Trueman’s book may be profitably read alongside Benjamin Storey and Jenna Silber Storey’s Why We Are Restless: On the Modern Quest for Contentment (reviewed here at PD by Adam Thomas). I confess I was a little skeptical at first that so much of our present predicament could be explained by a consideration of four French thinkers from the sixteenth through nineteenth centuries. But the Storeys drew me in completely, with a persuasive case that our modern restlessness springs from our inability to achieve happiness as “immanent contentment,” the teaching of Montaigne that we should live fully and completely in the present we know, rather than longing for a hereafter of which we can know little if anything. The Storeys present Pascal as Montaigne’s great critic, insisting on the efficacy of grace from a God who is largely hidden to us. And they give us Rousseau, making varied attempts to live authentically, from a politics that submerges the self to a life of solitude that exalts it. And finally they present Tocqueville, who sees in the emerging democracies of his time how much their emphasis on the individual threatens us with loneliness in a crowd rather than the comforts of community.
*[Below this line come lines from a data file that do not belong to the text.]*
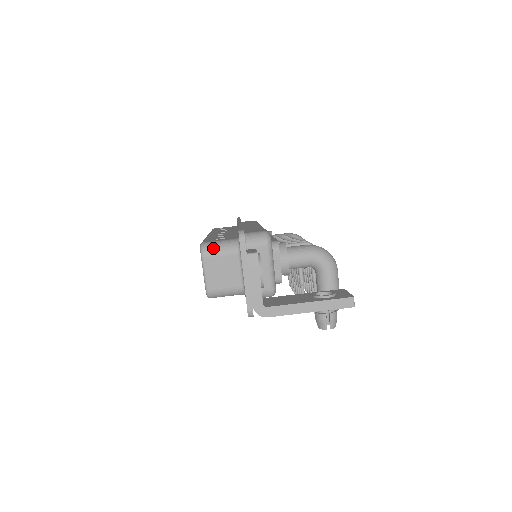
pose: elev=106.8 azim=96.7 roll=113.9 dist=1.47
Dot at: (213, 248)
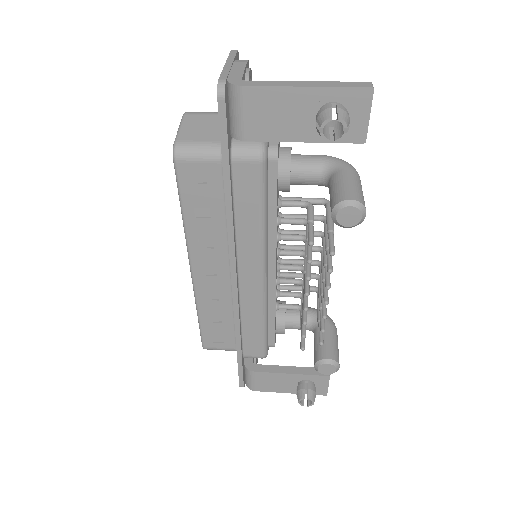
Dot at: (200, 112)
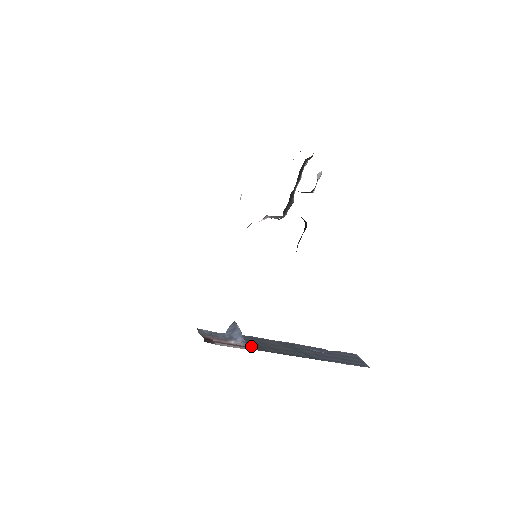
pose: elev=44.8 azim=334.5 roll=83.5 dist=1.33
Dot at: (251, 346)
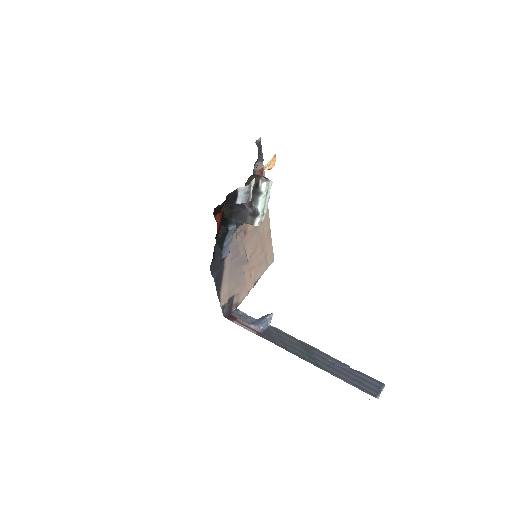
Dot at: (263, 334)
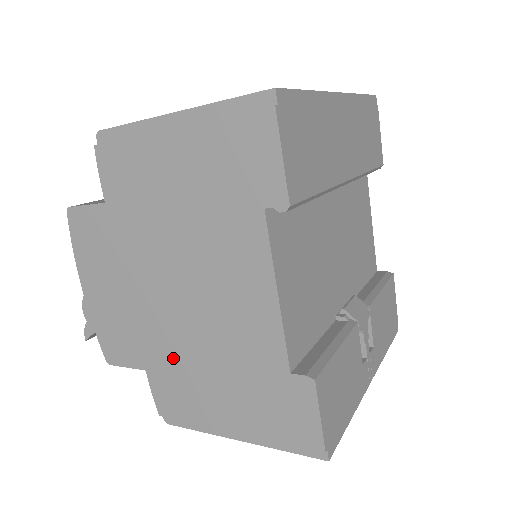
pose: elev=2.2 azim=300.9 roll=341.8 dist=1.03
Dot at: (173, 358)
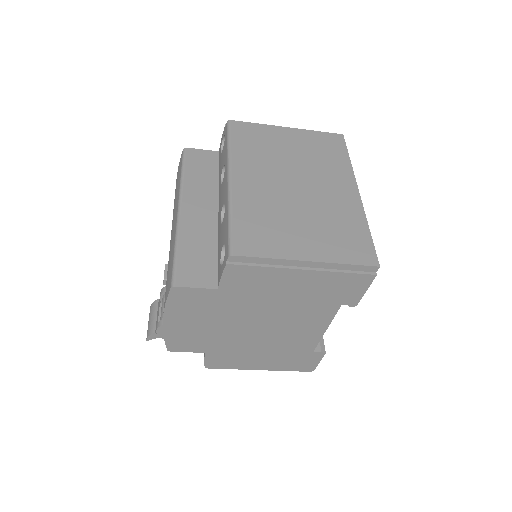
Dot at: (234, 348)
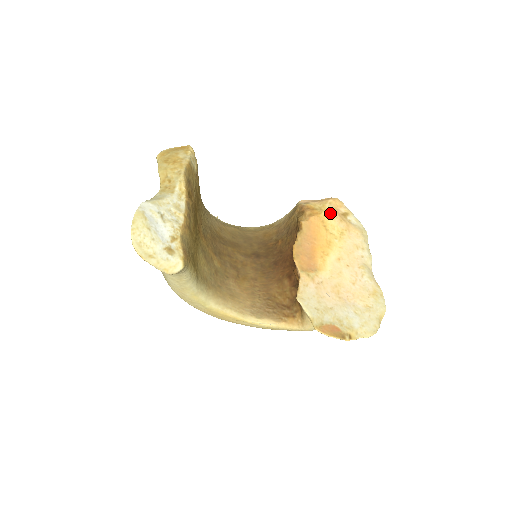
Though this book has an apparatus of scholarly endnotes, I found it so beautifully written that I almost never turned to them, but simply kept reading.
Before I close, I’ll mention other friends whose recent books I have noted in previous columns such as Zena Hitz (Lost in Thought), and Andrew T. Walker (Liberty for All) and Michael D. Breidenbach (Our Dear-Bought Liberty, the subject of a James Madison Program lecture on Zoom next week).
No, I don’t want my writing friends to stop. They have given me much to ponder, and I look forward to what they will all write next. With friends like these, I don’t need Captain Marco’s hit-or-miss approach. Something interesting is always on its way.